Diversification Opportunities for Servicenow and Xunlei

  Correlation Coefficient

Average diversification

The 3 months correlation between Servicenow and Xunlei is 0.19. Overlapping area represents the amount of risk that can be diversified away by holding Servicenow and Xunlei Limited in the same portfolio, assuming nothing else is changed. The correlation between historical prices or returns on Xunlei Limited and Servicenow is a relative statistical measure of the degree to which these equity instruments tend to move together. The correlation coefficient measures the extent to which returns on Servicenow are associated (or correlated) with Xunlei. Values of the correlation coefficient range from -1 to +1, where. The correlation of zero (0) is possible when the price movement of Xunlei Limited has no effect on the direction of Servicenow i.e., Servicenow and Xunlei go up and down completely randomly.
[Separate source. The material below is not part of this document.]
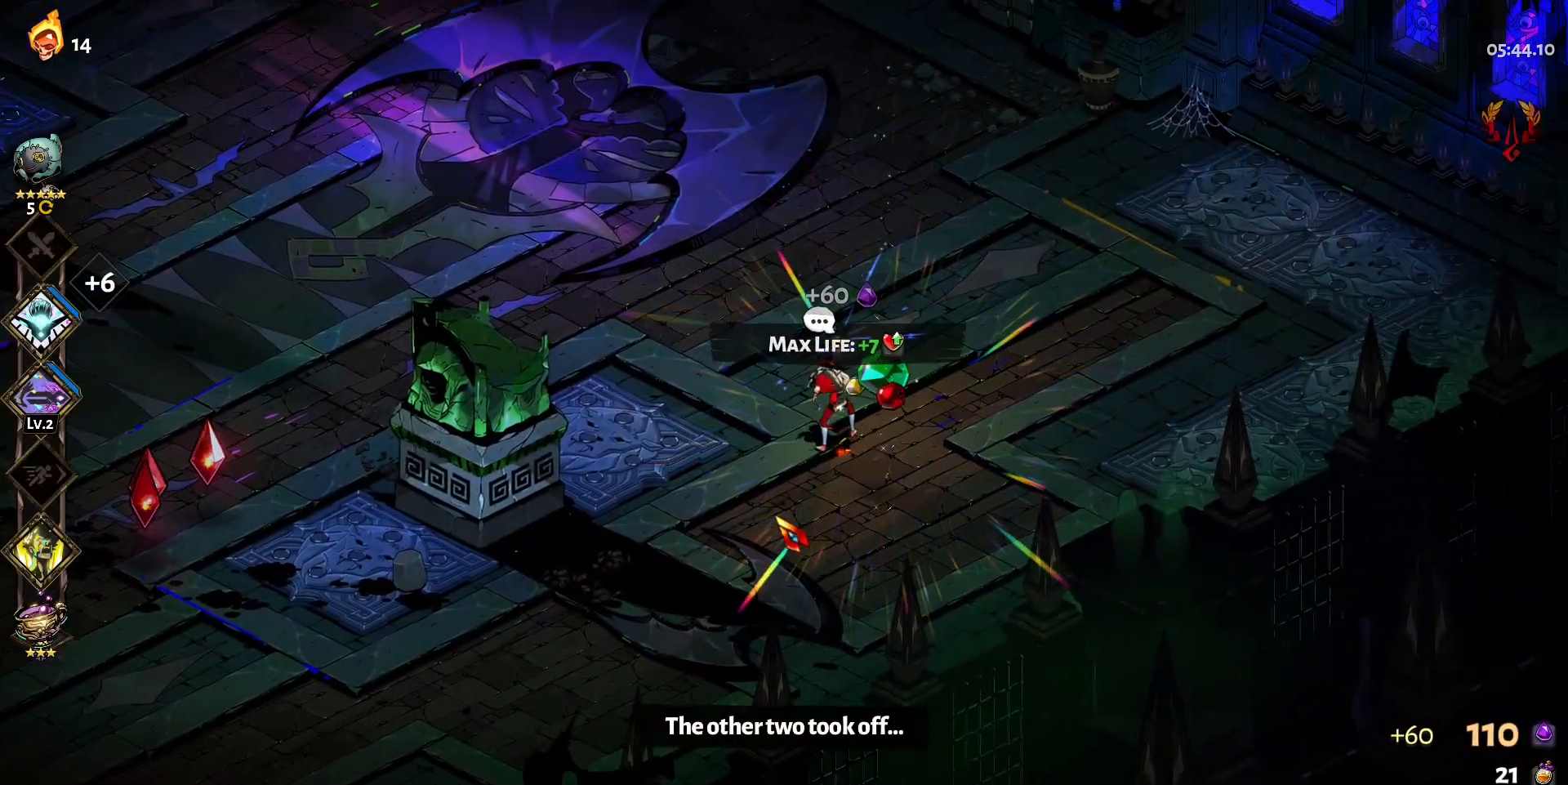
{"keys": [], "mouse": [], "events": [[17, "s", "down"], [100, "s", "up"], [200, "e", "down"], [283, "e", "up"]]}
Pair Corralation between Servicenow and Xunlei

Considering the 90-day investment horizon Servicenow is expected to generate 1.21 times more return on investment than Xunlei. However, Servicenow is 1.21 times more volatile than Xunlei Limited. It trades about 0.03 of its potential returns per unit of risk. Xunlei Limited is currently generating about -0.01 per unit of risk. If you would invest  49,040  in Servicenow on May 10, 2022 and sell it today you would earn a total of  455.00  from holding Servicenow or generate 0.93% return on investment over 90 days.
Time Period3 Months [change]
DirectionMoves Together 
ValuesDaily Returns

Servicenow  vs.  Xunlei Limited

 Performance (%) 
Servicenow Performance
5 of 100
Compared to the overall equity markets, risk-adjusted returns on investments in Servicenow are ranked lower than 5 (%) of all global equities and portfolios over the last 90 days. In spite of fairly weak basic indicators, Servicenow showed solid returns over the last few months and may actually be approaching a breakup point.

Servicenow Price Channel

Xunlei Limited 
Xunlei Performance
10 of 100
Compared to the overall equity markets, risk-adjusted returns on investments in Xunlei Limited are ranked lower than 10 (%) of all global equities and portfolios over the last 90 days. In spite of comparatively unsteady technical and fundamental indicators, Xunlei unveiled solid returns over the last few months and may actually be approaching a breakup point.

Xunlei Price Channel

Servicenow and Xunlei Volatility Contrast

   Predicted Return Density   

Pair Trading with Servicenow and Xunlei

The main advantage of trading using opposite Servicenow and Xunlei positions is that it hedges away some unsystematic risk. Because of two separate transactions, even if Servicenow position performs unexpectedly, Xunlei can make up some of the losses. Pair trading also minimizes risk from directional movements in the market. For example, if an entire industry or sector drops because of unexpected headlines, the short position in Xunlei will offset losses from the drop in Xunlei's long position.
The idea behind Servicenow and Xunlei Limited pairs trading is to make the combined position market-neutral, meaning the overall market's direction will not affect its win or loss (or potential downside or upside). This can be achieved by designing a pairs trade with two highly correlated stocks or equities that operate in a similar space or sector, making it possible to obtain profits through simple and relatively low-risk investment.
Check out your portfolio center. Note that this page's information should be used as a complementary analysis to find the right mix of equity instruments to add to your existing portfolios or create a brand new portfolio. You can also try CEO Directory module to screen CEOs from public companies around the world.